▶ Prompt:
Can you reproduce every one of the rows below, line for line and without changing a single character?

▶ The data:
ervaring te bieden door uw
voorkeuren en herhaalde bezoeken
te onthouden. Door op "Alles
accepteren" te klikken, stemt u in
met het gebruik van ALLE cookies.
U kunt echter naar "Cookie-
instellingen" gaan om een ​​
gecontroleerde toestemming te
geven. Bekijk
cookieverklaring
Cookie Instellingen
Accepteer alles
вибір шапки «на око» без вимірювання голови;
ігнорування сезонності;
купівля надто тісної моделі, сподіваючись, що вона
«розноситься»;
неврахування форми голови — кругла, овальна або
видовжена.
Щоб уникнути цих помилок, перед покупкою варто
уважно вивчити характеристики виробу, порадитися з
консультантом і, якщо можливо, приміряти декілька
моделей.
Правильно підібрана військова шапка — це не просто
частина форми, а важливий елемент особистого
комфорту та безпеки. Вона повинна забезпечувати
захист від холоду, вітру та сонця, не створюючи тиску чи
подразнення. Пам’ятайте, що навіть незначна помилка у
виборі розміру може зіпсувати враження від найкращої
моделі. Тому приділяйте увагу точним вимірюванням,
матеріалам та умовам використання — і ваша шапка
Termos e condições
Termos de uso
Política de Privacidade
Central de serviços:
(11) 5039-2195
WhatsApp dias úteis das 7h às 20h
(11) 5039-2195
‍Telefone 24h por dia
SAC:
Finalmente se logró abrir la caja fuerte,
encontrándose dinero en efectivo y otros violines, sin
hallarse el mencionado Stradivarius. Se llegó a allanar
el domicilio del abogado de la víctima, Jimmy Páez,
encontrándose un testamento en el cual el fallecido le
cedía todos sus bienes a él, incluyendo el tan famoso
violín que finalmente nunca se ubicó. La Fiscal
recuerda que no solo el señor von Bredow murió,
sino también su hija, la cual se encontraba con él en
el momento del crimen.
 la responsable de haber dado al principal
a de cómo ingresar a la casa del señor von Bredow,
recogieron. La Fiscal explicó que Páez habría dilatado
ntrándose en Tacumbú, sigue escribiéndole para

▶ Expected answer:
ervaring te bieden door uw
voorkeuren en herhaalde bezoeken
te onthouden. Door op "Alles
accepteren" te klikken, stemt u in
met het gebruik van ALLE cookies.
U kunt echter naar "Cookie-
instellingen" gaan om een ​​
gecontroleerde toestemming te
geven. Bekijk
cookieverklaring
Cookie Instellingen
Accepteer alles
вибір шапки «на око» без вимірювання голови;
ігнорування сезонності;
купівля надто тісної моделі, сподіваючись, що вона
«розноситься»;
неврахування форми голови — кругла, овальна або
видовжена.
Щоб уникнути цих помилок, перед покупкою варто
уважно вивчити характеристики виробу, порадитися з
консультантом і, якщо можливо, приміряти декілька
моделей.
Правильно підібрана військова шапка — це не просто
частина форми, а важливий елемент особистого
комфорту та безпеки. Вона повинна забезпечувати
захист від холоду, вітру та сонця, не створюючи тиску чи
подразнення. Пам’ятайте, що навіть незначна помилка у
виборі розміру може зіпсувати враження від найкращої
моделі. Тому приділяйте увагу точним вимірюванням,
матеріалам та умовам використання — і ваша шапка
Termos e condições
Termos de uso
Política de Privacidade
Central de serviços:
(11) 5039-2195
WhatsApp dias úteis das 7h às 20h
(11) 5039-2195
‍Telefone 24h por dia
SAC:
Finalmente se logró abrir la caja fuerte,
encontrándose dinero en efectivo y otros violines, sin
hallarse el mencionado Stradivarius. Se llegó a allanar
el domicilio del abogado de la víctima, Jimmy Páez,
encontrándose un testamento en el cual el fallecido le
cedía todos sus bienes a él, incluyendo el tan famoso
violín que finalmente nunca se ubicó. La Fiscal
recuerda que no solo el señor von Bredow murió,
sino también su hija, la cual se encontraba con él en
el momento del crimen.
 la responsable de haber dado al principal
a de cómo ingresar a la casa del señor von Bredow,
recogieron. La Fiscal explicó que Páez habría dilatado
ntrándose en Tacumbú, sigue escribiéndole para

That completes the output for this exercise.